Les lanceurs d’alerte, héros ou traîtres ? Les exemples sont connus tant ils sont médiatisés : Julian Assange, Fondateur de WikiLeaks, Edward Snowden qui a rendu public le programme de surveillance de masse de la NSA, Antoine Deltour au Luxembourg avec les révélations de Luxleaks. En France, citons le Docteur Irène Frachon qui a déclenché l’alerte sur le scandale du Médiator ou encore Philippe Pichon, ancien commandant de police mis à la retraite d’office pour avoir dénoncé les dysfonctionnements du système de traitement des infractions en 2008.
Tous ont revendiqué le statut du lanceur d’alerte, parfois sans succès, pour être protégés. Harcèlement, licenciement, mise sur écoute pour certains, mais surtout ruine financière… Voici le triste sort de nombreux lanceurs d’alerte. Les sentiments sont paradoxaux à leur égard. Véritables traîtres aux yeux des États ou des grandes entreprises impliquées, surtout lorsque sont en cause des informations couvertes par le secret ; véritables héros aux yeux des victimes des faits révélés et d’une grande partie de l’opinion publique. Les lanceurs d’alerte se situent au milieu de l’éternel débat qui confronte liberté et sécurité, transparence et secret, ordre et désordre.

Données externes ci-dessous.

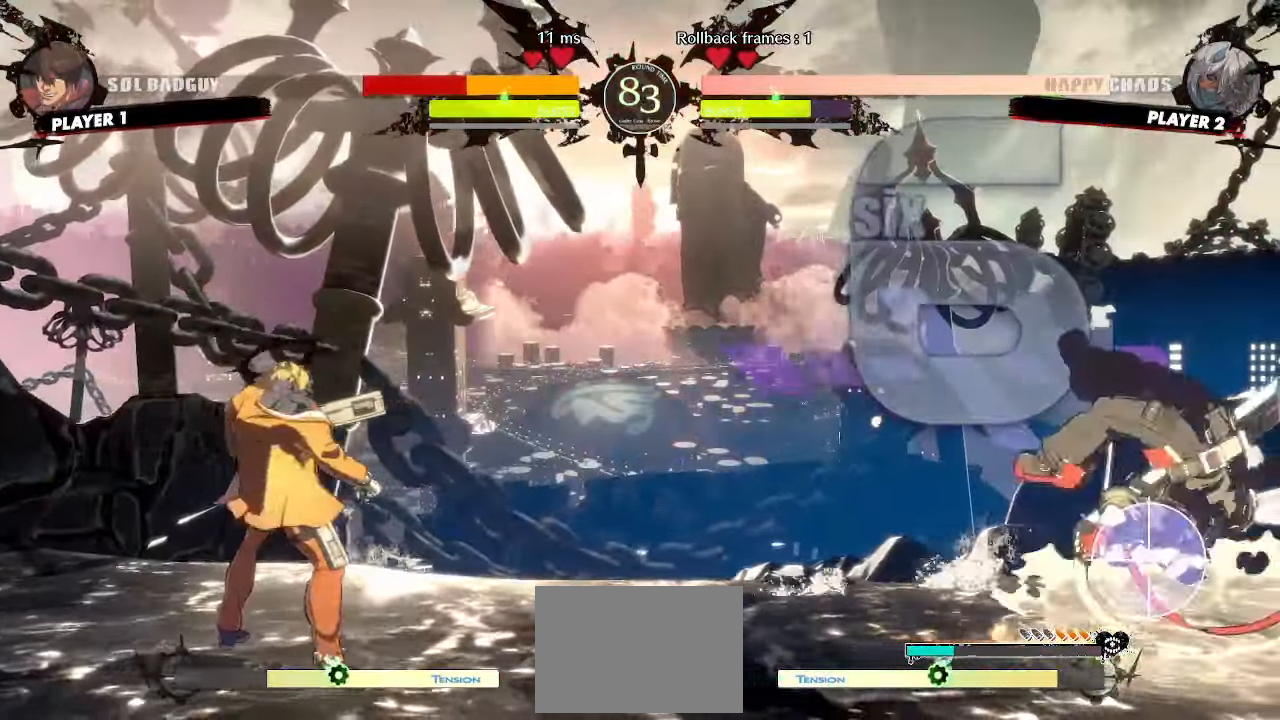
{"dt_ms": 500, "buttons": [], "events": [[267, "DPAD_RIGHT", "up"]]}
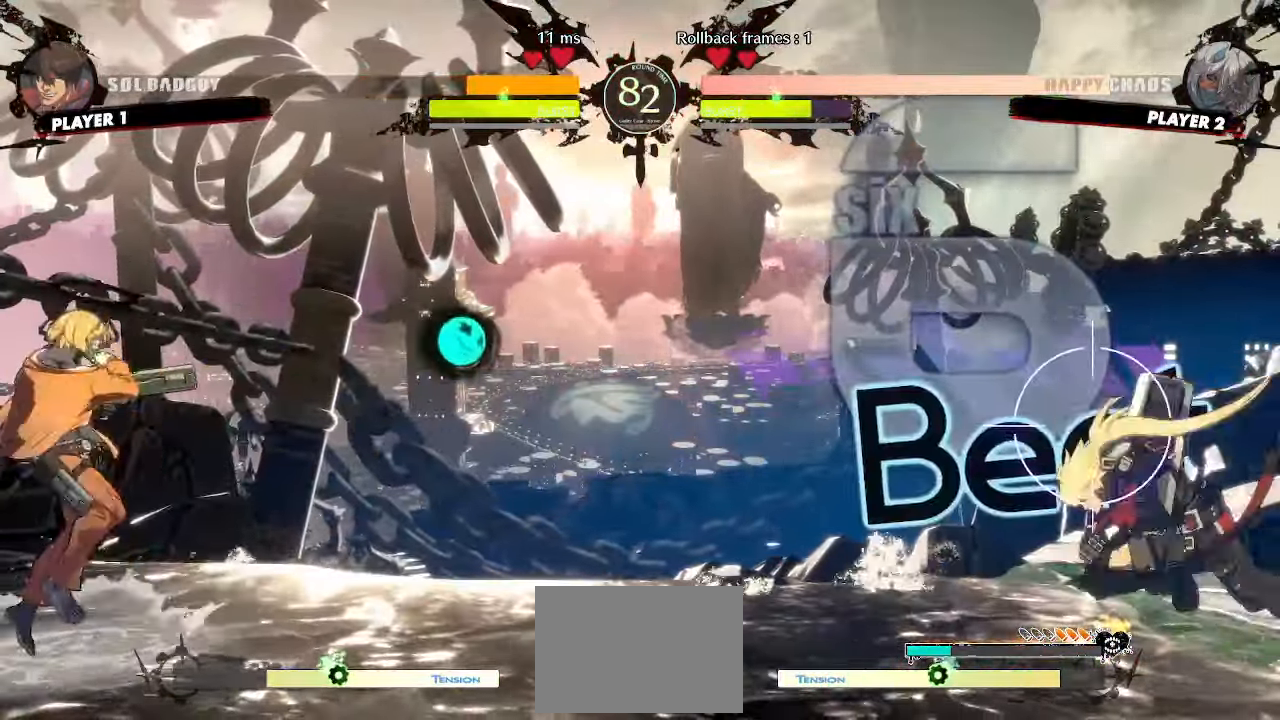
{"dt_ms": 500, "buttons": [], "events": [[217, "DPAD_DOWN", "down"], [233, "DPAD_LEFT", "down"], [300, "DPAD_DOWN", "up"], [317, "K", "down"], [333, "DPAD_LEFT", "up"], [433, "K", "up"]]}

À l’origine, des femmes et des hommes confrontés à un choix éthique : tout révéler au risque de tout détruire, de se détruire mais dans l’espoir de reconstruire. Ainsi présentée, l’alerte dite « éthique » est parée de toutes les vertus ; la figure du lanceur est valorisée. Elle remplace celle du dénonciateur, trop souvent réduit à la délation. L’expression est si séduisante qu’elle a envahi les journaux, les tribunaux, puis les parlements. En quête d’un statut et d’un cadre, l’ancien gouvernement avait promis une loi. Plusieurs ministres, dont l’ancien Ministre de l’économie et des finances, Michel Sapin, ont présenté un projet qui est devenu la loi du 9 décembre 2016 relative à la transparence, à la lutte contre la corruption et à la modernisation de la vie économique. Les articles 6 et suivants de la loi dite Sapin II nourrissent un chapitre 2 intitulé « De la protection des lanceurs d’alerte ». Sa philosophie s’inspire largement de celle de la CEDH qui voit, dans l’alerte, un élément de la liberté d’expression : le droit d’informer et d’être informé. Mais cette philosophie ne pouvait pas être absolue. De longs débats ont été à l’origine de divers compromis qui innervent les conditions de fond et de procédure. L’éthique semble imprimer toutes les étapes : des intentions du lanceur aux modalités de l’alerte. L’éthique respectée, la protection accordée est large : à la fois civile, pénale et professionnelle. Au final, a été bâti un véritable régime général transcendant notre vieille distinction entre le droit public et le droit privé, avec en toile de fond le droit pénal qui s’invite dans les conditions et les effets de l’alerte. Le tout laisse entrevoir un nid à contentieux inévitable tant sont sollicités tous les acteurs de la vie publique et économique.
Ce régime général n’est toutefois pas le seul applicable aux lanceurs d’alerte. Les régimes spéciaux, antérieurs à la loi Sapin, foisonnent et sont dotés de leur philosophie propre. Comment concilier le général et le spécial ? Comment relire le spécial à l’aune du général ? Ces questions se posent avec une particulière acuité en droit des affaires, droit du travail et droit de la fonction publique. Les juges ont même déjà anticipé l’application de la loi dans des décisions très récentes.
Il nous est apparu essentiel de réunir l’ensemble des professionnels du droit pour offrir des réponses en associant, sur chaque thème, des universitaires, des juges, des avocats et des directeurs juridiques. C’est l’objet du premier colloque du Club des métiers du droit en partenariat avec l’Université Paris-Saclay et le TGI de Versailles, organisé le 8 décembre 2017, pour l’anniversaire de la loi Sapin II.